“Tell me—do you have Prodestans in this Society of yours?”
“Certainly,” Davitt answered. “We invite all Irishmen.”
“Then we’ll have nothing to do with yez!”
As my Aunt Mary could relate thrilling stories of ’98, so could my own mother tell me all about the savagery of Orangemen in her days. She used to describe to me the attempts of an Orange procession to pass through Dolly’s Brae, when she was a young girl, before she left Ireland. Dolly’s Brae is a kind of rugged defile through which passes the road from the town of Castlewellan, which, running westward, divides the townlands of Ballymagenaghy and Ballymagrehan. It is an entirely Catholic district, and not at all on the ordinary route by which the processionists would reach their homes. Yet, in a spirit of aggression, and well-armed, as usual, with Orange banners waving, drums beating, and bands playing “Croppies lie down,” “The Boyne Water,” and similar airs, this was the district they sought to march through.
It so happened that the proposed hostile parade was not altogether unexpected. In any case, their approach was heralded by the firing over “Papish” houses, as the processionists came towards Dolly’s Brae. From the heights above they were seen—my mother being one of the watchers—in sufficient time to have the people of the immediate neighbourhood warned of the threatened Orange incursion.
The defenders of Dolly’s Brae had no firearms, as their opponents had, but they gathered up any weapons they could to repel the invaders. The Orangemen came on, expecting an easy victory. They had got well into the defile, and were firing at their opponents, who were in sight before them at some distance on the road, and into the houses on each side, when they were thrown into confusion by a storm of large stones and pieces of rock hurled down the steep sides of the defile upon them by assailants who had been up till then invisible.
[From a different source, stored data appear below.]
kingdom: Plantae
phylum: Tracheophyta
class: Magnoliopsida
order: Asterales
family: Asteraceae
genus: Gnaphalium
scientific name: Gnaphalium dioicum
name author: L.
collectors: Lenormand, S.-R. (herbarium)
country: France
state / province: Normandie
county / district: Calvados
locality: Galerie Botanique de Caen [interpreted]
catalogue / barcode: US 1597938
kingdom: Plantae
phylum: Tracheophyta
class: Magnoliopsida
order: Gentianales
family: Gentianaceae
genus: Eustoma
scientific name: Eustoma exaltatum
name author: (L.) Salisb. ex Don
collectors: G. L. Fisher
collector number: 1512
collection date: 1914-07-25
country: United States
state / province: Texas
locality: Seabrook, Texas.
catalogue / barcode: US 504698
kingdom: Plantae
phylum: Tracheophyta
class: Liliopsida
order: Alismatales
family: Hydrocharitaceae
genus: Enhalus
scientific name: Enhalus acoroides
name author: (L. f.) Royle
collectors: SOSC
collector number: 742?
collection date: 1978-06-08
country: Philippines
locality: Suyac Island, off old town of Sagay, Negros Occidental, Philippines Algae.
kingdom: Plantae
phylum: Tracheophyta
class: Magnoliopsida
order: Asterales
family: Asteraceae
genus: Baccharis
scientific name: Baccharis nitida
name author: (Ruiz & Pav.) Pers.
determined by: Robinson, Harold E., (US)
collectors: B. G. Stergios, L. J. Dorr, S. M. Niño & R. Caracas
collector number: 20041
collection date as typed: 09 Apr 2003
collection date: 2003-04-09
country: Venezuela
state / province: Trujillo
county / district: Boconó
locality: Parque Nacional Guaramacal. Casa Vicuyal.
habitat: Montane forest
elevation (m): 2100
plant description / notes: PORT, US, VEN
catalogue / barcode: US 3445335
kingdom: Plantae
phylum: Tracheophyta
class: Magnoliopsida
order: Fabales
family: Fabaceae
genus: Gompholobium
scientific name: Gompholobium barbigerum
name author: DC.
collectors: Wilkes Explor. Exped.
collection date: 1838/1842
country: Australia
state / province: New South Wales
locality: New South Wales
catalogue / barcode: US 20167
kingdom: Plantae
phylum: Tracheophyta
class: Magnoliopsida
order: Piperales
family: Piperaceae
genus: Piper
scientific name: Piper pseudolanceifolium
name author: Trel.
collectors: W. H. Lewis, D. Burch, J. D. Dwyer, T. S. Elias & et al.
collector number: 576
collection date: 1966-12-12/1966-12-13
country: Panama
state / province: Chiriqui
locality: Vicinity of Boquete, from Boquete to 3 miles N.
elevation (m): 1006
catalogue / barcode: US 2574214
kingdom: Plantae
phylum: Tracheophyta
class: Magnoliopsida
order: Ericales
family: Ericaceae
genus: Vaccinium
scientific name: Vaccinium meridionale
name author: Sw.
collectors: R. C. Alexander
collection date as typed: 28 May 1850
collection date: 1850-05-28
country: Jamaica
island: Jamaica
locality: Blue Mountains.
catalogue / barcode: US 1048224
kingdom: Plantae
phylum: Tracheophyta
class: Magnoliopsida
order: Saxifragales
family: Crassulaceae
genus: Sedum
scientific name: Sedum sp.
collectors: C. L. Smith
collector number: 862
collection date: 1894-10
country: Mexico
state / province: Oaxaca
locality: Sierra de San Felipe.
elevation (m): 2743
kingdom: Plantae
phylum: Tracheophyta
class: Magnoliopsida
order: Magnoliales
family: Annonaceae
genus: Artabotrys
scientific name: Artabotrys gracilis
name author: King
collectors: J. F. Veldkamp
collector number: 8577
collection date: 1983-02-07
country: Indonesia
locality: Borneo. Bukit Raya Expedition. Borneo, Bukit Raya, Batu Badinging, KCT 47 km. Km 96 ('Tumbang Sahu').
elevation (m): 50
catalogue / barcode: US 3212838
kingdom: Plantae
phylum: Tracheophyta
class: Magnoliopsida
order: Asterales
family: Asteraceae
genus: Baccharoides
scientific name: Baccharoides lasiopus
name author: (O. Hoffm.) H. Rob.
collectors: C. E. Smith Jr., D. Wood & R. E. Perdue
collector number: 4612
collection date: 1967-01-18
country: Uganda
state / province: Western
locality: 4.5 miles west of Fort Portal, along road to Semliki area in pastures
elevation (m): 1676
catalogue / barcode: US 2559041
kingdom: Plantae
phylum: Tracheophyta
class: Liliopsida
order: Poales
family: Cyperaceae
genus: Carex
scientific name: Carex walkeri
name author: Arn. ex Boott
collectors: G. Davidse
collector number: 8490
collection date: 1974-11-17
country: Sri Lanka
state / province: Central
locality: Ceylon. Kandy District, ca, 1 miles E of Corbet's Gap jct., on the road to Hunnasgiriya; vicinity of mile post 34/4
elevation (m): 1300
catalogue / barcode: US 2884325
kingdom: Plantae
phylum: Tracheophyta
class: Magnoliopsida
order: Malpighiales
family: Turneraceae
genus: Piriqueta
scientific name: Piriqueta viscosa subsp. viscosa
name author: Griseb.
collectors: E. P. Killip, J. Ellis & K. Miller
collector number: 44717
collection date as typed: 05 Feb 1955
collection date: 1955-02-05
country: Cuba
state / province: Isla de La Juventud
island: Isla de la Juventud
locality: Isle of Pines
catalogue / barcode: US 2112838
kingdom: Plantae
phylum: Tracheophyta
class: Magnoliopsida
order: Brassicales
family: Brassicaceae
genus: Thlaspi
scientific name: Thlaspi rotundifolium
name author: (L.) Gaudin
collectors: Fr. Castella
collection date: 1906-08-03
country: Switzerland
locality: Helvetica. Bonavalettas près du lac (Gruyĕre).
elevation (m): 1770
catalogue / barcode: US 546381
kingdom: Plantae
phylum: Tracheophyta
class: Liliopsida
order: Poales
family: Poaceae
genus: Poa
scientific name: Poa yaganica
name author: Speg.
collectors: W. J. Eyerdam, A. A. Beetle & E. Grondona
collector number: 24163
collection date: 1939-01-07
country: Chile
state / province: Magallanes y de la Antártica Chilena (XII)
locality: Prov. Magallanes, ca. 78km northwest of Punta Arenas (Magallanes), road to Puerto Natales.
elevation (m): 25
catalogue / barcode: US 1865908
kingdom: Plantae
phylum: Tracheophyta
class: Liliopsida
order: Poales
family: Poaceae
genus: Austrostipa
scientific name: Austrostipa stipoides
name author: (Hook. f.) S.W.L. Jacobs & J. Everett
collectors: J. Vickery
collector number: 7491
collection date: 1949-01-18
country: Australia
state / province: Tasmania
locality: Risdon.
According to the description of my mother, who was always a militant Catholic of the most orthodox description, and a strong physical force Irishwoman as well, the Dolly’s Brae engagement must have borne some resemblance to the battle of Limerick, as described by Thomas Davis:—
“The women fought before the men;
Each man became a match for ten;
So back they pushed the villains then
From the city of Luimneach
Lionnglas”.
She ought to know, for she was in the thick of the fight. The confusion of the Orangemen was turned into a complete rout, and they fled, leaving their banners and other trophies in the hands of the mountainy men.
For many years the Orangemen never attempted to go near the place, but, with the connivance and active aid of the guardians of the peace, they did at last, many years afterwards, appear on the scene again. The Orange anniversary was celebrated at Tollymore Park, the seat of Lord Roden, who was a sort of Orange deity at the time. Tollymore Park is some four or five miles south-east of Dolly’s Brae, which is in the heart of the Catholic district, and, as I have said, far out of the direct road of the Orangemen returning to their own homes.